Y esto no es cosa de las "feministas", sino RAZÓN DE ESTADO; el proyecto en marcha de exterminio de la población autóctona, vía no relaciones y por tanto no hijos (además de las condiciones laborales), es el proyecto del ESTADO, y del GRAN CAPITAL, de cara a afrontar las nuevas condiciones económicas y geopolíticas que se están dando y se van a dar; y de cara a competir con las potencias emergentes y/o emergidas, en las cuales los gastos laborales y productivos y los gastos del Estado son menores que en la bienestarista Europa.

Sí, el Estado de Bienestar (que es el que nos ha destruido) toca a su fin, y en ese nuevo escenario no hace falta clase media, sino 90% clase baja (inmigración) y 10% clase alta y dirigente.

VOX, por supuesto, es la VÍA MUERTA creada al efecto de canalizar la disidencia.
El PLAN es IRREVERSIBLE, porque son IRREVERSIBLES los efectos de la baja natalidad acumulada durante décadas.

Sólo hay una forma de evitar nuestro triste y patético FIN; echar abajo el dúo ESTADO y CAPITAL.
Es decir, revolución popular, es decir, de abajo hacia arriba... Mi propuesta es *ESTA*.

Es nuestra decisión pasar a la historia con más pena que gloria... peor aún, como piltrafas con apariencia humana, o bien pasar a la historia como la generación que puso fin al sistema de dominación formado por el dúo ESTADO-CAPITAL.

Repitamos: si se prohibiera la prostitución se dispararían las denuncias de violencia de género y violencia sexual, al no haber mujeres profesionales con las que los hombres se "desfoguen" (cosa que no comparto, porque nadie tiene que "desfogarse" con nadie... pero el hecho de que yo no lo comparta, no quiere decir que ese hecho no exista).

Por tanto, ese es el objetivo del ESTADO en caso de confirmarse la prohibición: un nuevo giro de tuerca de la LIVG.

Lo que tienen que hacer hombres, mujeres, prostitutas y clientes de prostitutas, todos ellos, todo el pueblo llano, unido, es echar abajo el ESTADO y el GRAN CAPITAL que son los impulsores de todas las ideologías (y leyes) que dividen, enfrentan, *envilecen *y destruyen al PUEBLO LLANO... hasta el punto de, finalmente, sustituirlo por inmigración, proceso que se completará en 20-40 años... Sí, todos ellos, de izquierdas y de derechas, todos ellos se van a ir a la tumba divididos y enfrentados y sustituidos por inmigración.


----------



## Jonny Favourite (21 May 2022)

WhyAlwaysMe dijo:


> Y en Marruecos con pena de casarte con ella obligatoriamente (al final es un tema económico y te sale a 3/4K la broma) y cualquier Medina de cualquier ciudad parece el malecón de La Habana*



Logico joder. No se puede mear contra el viento ni ponerle puertas al campo.

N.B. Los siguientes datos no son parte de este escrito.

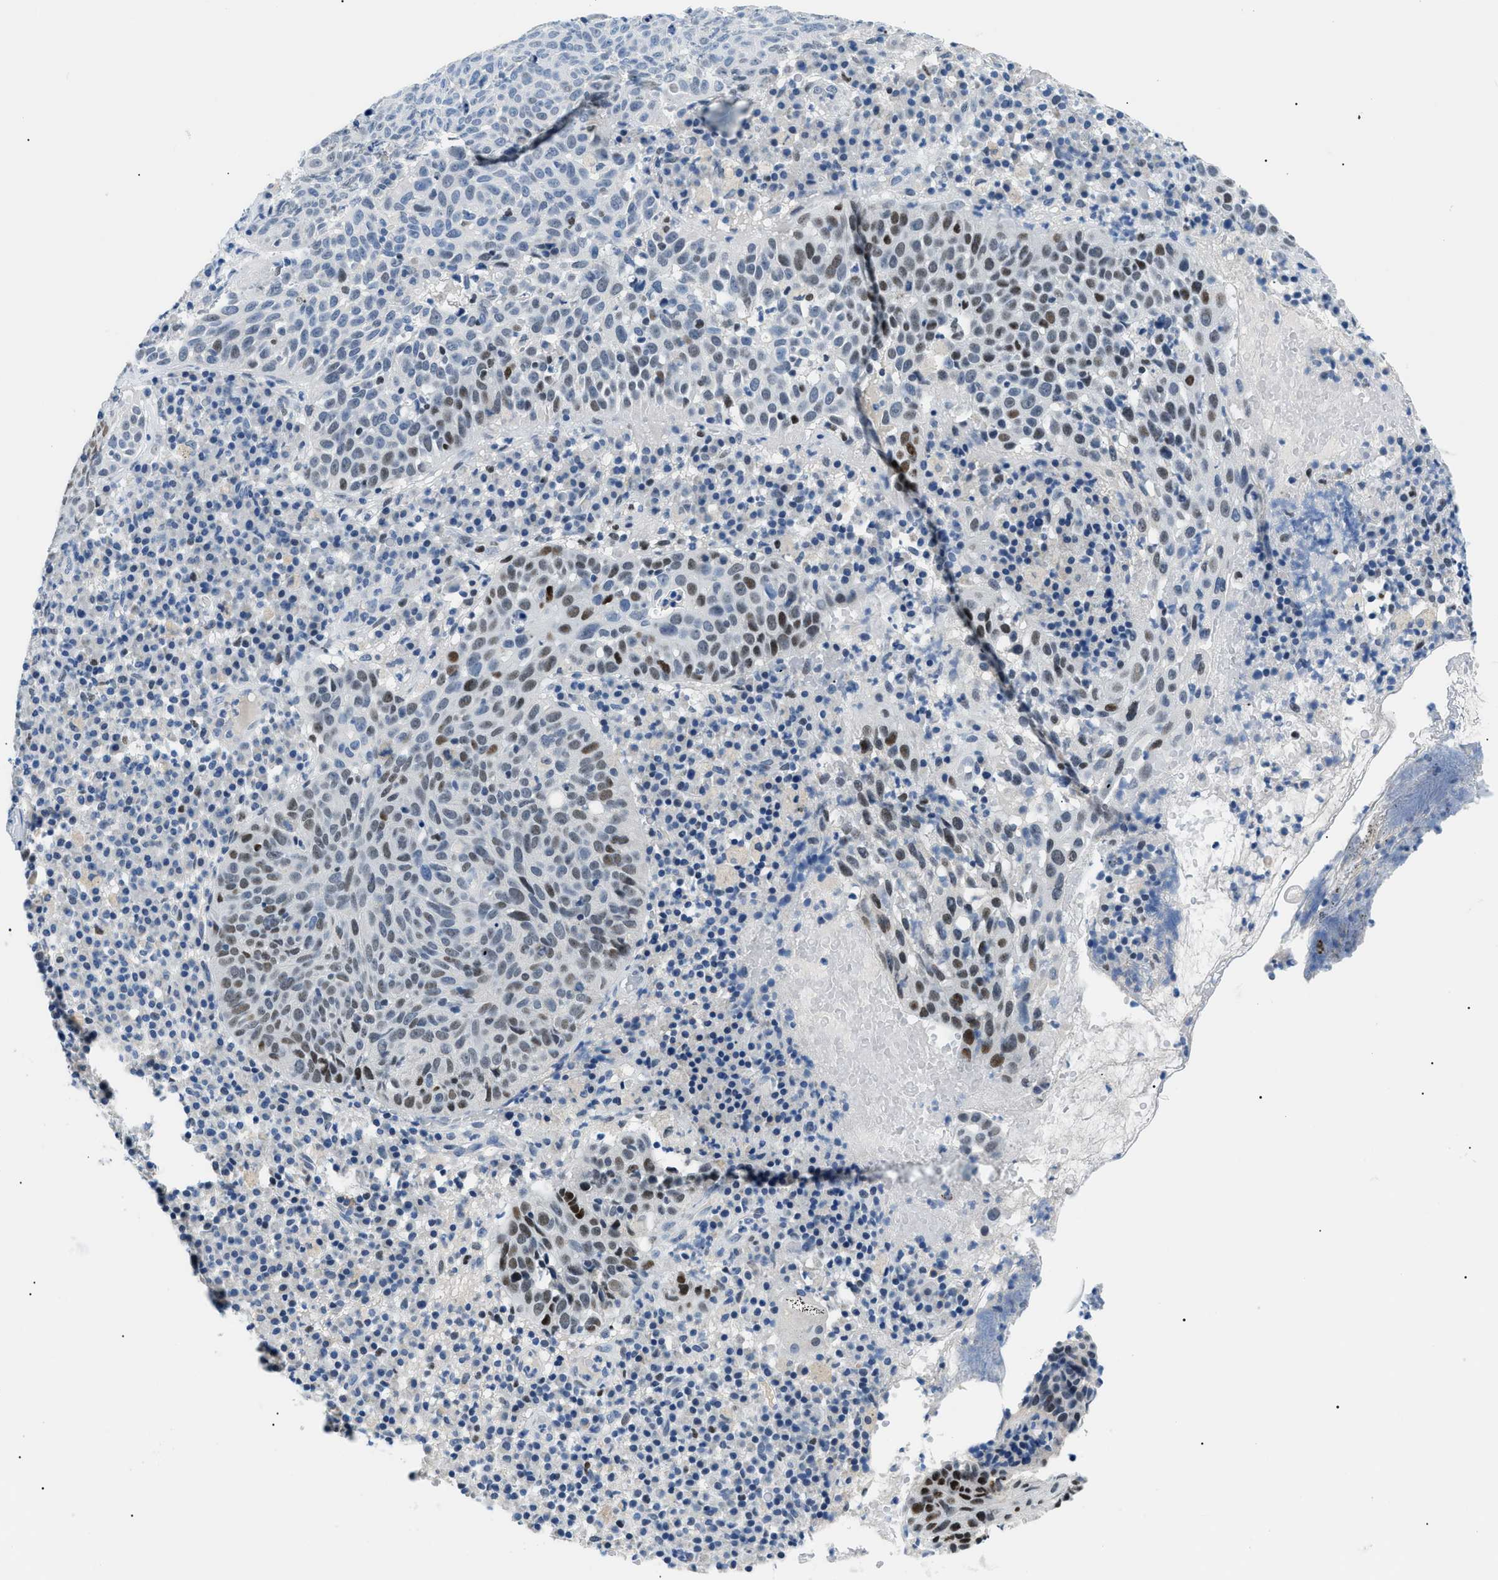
{"staining": {"intensity": "moderate", "quantity": "25%-75%", "location": "nuclear"}, "tissue": "skin cancer", "cell_type": "Tumor cells", "image_type": "cancer", "snomed": [{"axis": "morphology", "description": "Squamous cell carcinoma in situ, NOS"}, {"axis": "morphology", "description": "Squamous cell carcinoma, NOS"}, {"axis": "topography", "description": "Skin"}], "caption": "An immunohistochemistry image of neoplastic tissue is shown. Protein staining in brown highlights moderate nuclear positivity in skin cancer within tumor cells.", "gene": "SMARCC1", "patient": {"sex": "male", "age": 93}}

Estas leyes van en contra de la propia naturaleza humana y por eso yo no le encuentro ningún sentido.

¿No sería más provechoso para todas las partes que este negocio se regularizase?

Que se protegiera a las trabajadoras y se persiguiese a las mafias que trafican con personas.

En fin con esta gente ya no cabe sorprenderse ni maravillarse.


----------



## Adhoc (21 May 2022)

uffff


----------



## DVD1975 (21 May 2022)

El gostoso dijo:


> Y? Que tendrá que ver que seas mujer, anda que no te gusta sentir la bota del estado femenino en tu sucia cara.
> 
> Diciéndote que pensar, que hacer, cómo vestir y como perrear.



Degenerado jajaa.
Paga jajaa


----------



## EGO (21 May 2022)

¿A que muchos no sabeis que en Tailandia la prostitucion esta prohibida?

Pues ya veis el caso que se le hace a la prohibicion.Las putas pasan a llamarse bargirls y go-gos.


----------



## Alex Cosma (21 May 2022)

Jonny Favourite dijo:


> ¿No sería más provechoso para todas las partes que este negocio se regularizase?



No, no hay que regularizar el sexo. El sexo es cosa del ámbito privado.
El legicentrismo (todo legislado, todo regulado, incluso el ámbito privado) es LIBERTICIDIO y TOTALITARISMO.



Jonny Favourite dijo:


> Que se protegiera a las trabajadoras y se persiguiese a las mafias que trafican con personas.



Correcto, pero entonces lo que perseguiría es la mafia, siendo indiferente que su negocio sea el sexo.
Pero en el caso de lo que se conoce como España, sólo una minoría de prostitutas son explotadas por mafias.


----------



## Ozymandias (21 May 2022)

El exclavizador de mentes dijo:


> tienen una solucion muy sencilla, que dejen de cobrar, lo hacen gratis por placer y asi podran seguir disfrutando...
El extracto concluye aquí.